Schober, a Palos Park, IL, native who’s played softball since the age of 6, says she wasn’t sure if she’d be able to return to the field.“But my therapist said the harder I worked, the better chance I had of making a full recovery. That drove me,” she says. It worked. Schober finished rehab in the fall of 2004 and was able to play that year. She continued to prove herself—in a big way—in the 2005 and 2006 seasons. Today, she’s a Second Team All-Horizon League Player, consistently coming through in a clutch with gamewinning hits.

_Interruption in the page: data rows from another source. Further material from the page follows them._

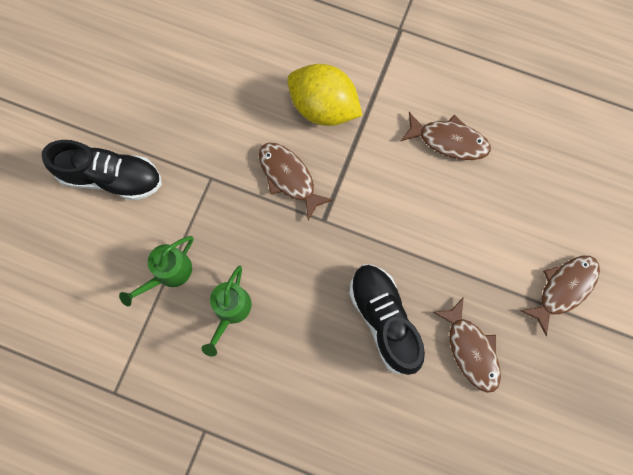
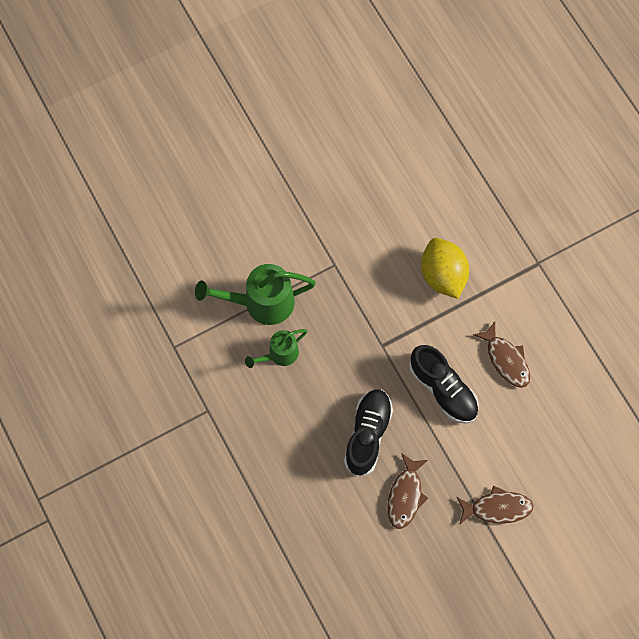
camera: 40 degrees right, 5 degrees down
black shoe [42,140,162,200] -> black shoe moved to [409,345,479,424]
green watering can [119,236,194,306] -> green watering can [195,264,316,325], size x1.68
brown fish [259,143,333,221] -> none

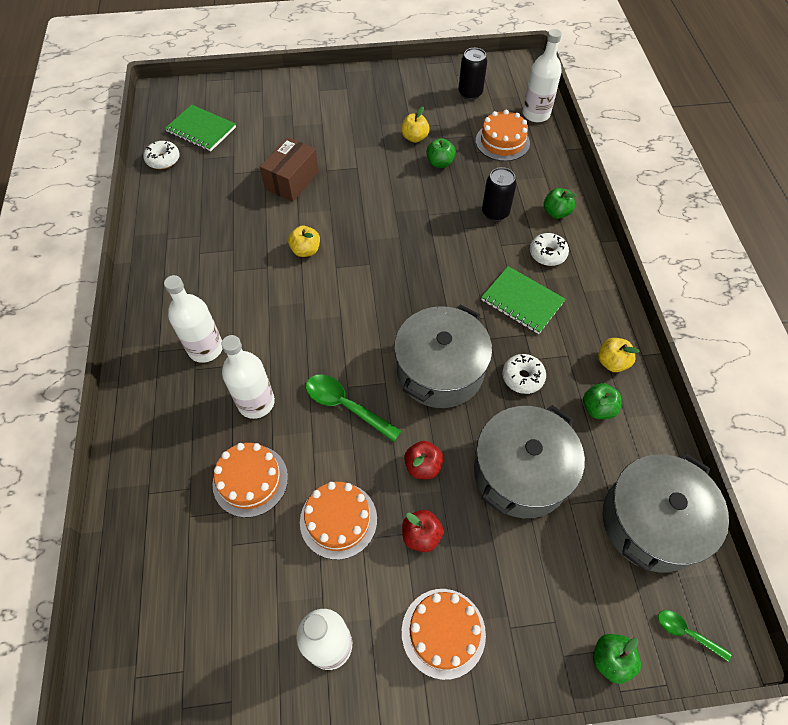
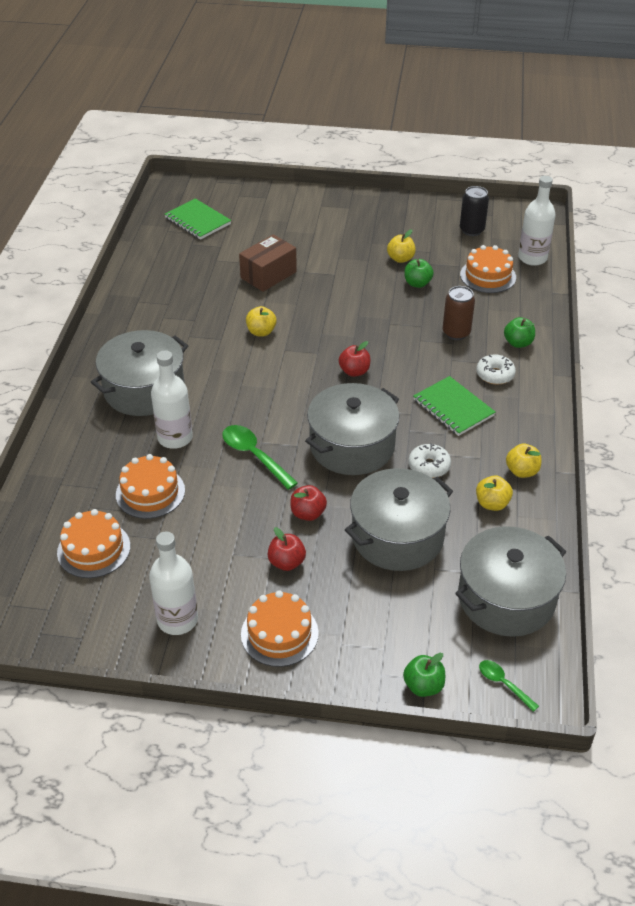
camera: 15 degrees right, 15 degrees down
white donut [143,141,180,169] -> none
white bottle [164,275,223,363] -> grey pot [91,330,188,416]
orange cake [300,482,377,560] -> orange cake moved to [57,509,130,578]
black can [482,167,516,221] -> brown can [443,286,475,340]
green apple [583,383,622,419] -> yellow apple [476,475,513,511]
none -> red apple [339,341,370,377]

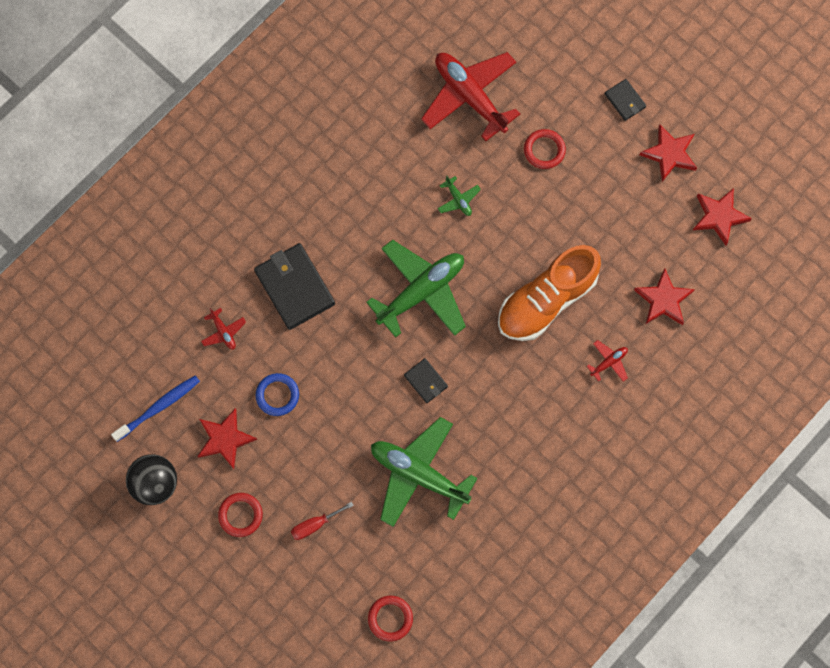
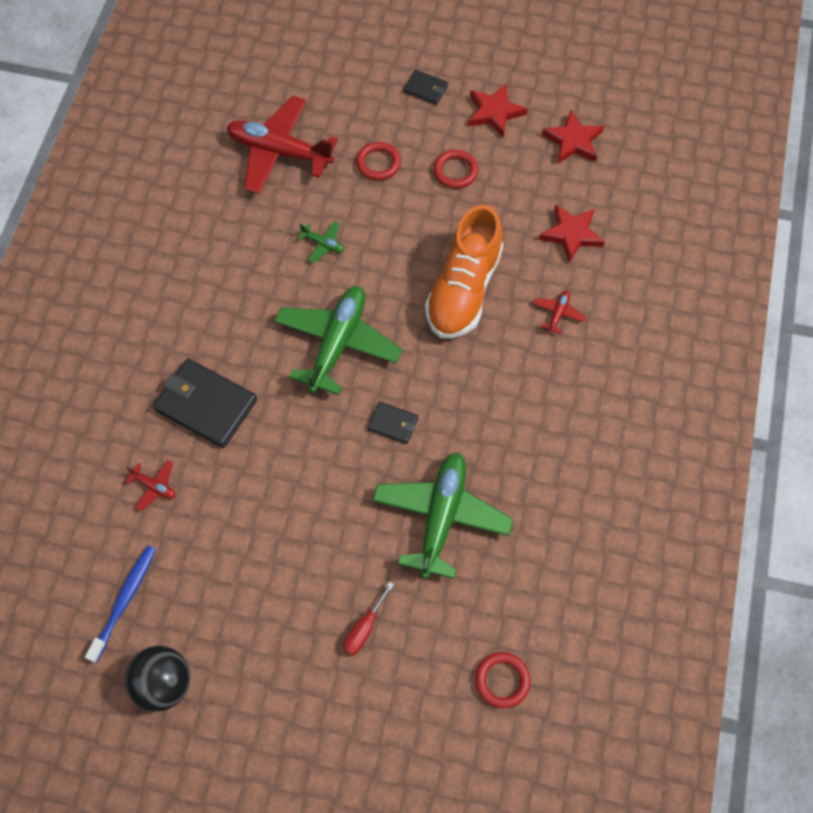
camera: 30 degrees left, 10 degrees down
red star [198,408,257,469] -> none
red ring [218,493,263,537] -> red ring moved to [433,150,478,189]
blue ring [256,373,299,416] -> none
green plane [371,417,478,527] -> green plane turned 105 degrees clockwise [372,453,514,579]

Schober wound up one shy of the Loyola singleseason RBI record, finishing with 43. In the Horizon League Championship tournament, she hit two home runs and three doubles and established a new tournament record with 10 RBIs.

Schober, a marketing major interning at a Chicago PR firm this summer, is a leader and role model on and off the field, says head coach Yvette Healy.“The athletes who have the most talent don’t always make the best leaders,” Healy says. “But Nora has it all. She’s competitive, but she takes academics seriously. She wants to excel across the board.We call her a Renaissance woman.”

Schober gives credit to “the great coaching staff” and her team, which is “growing and improving every day.” She says her goal is to help the Ramblers win the Horizon tournament next year and become the first Loyola softball team to advance to the NCAA tournament.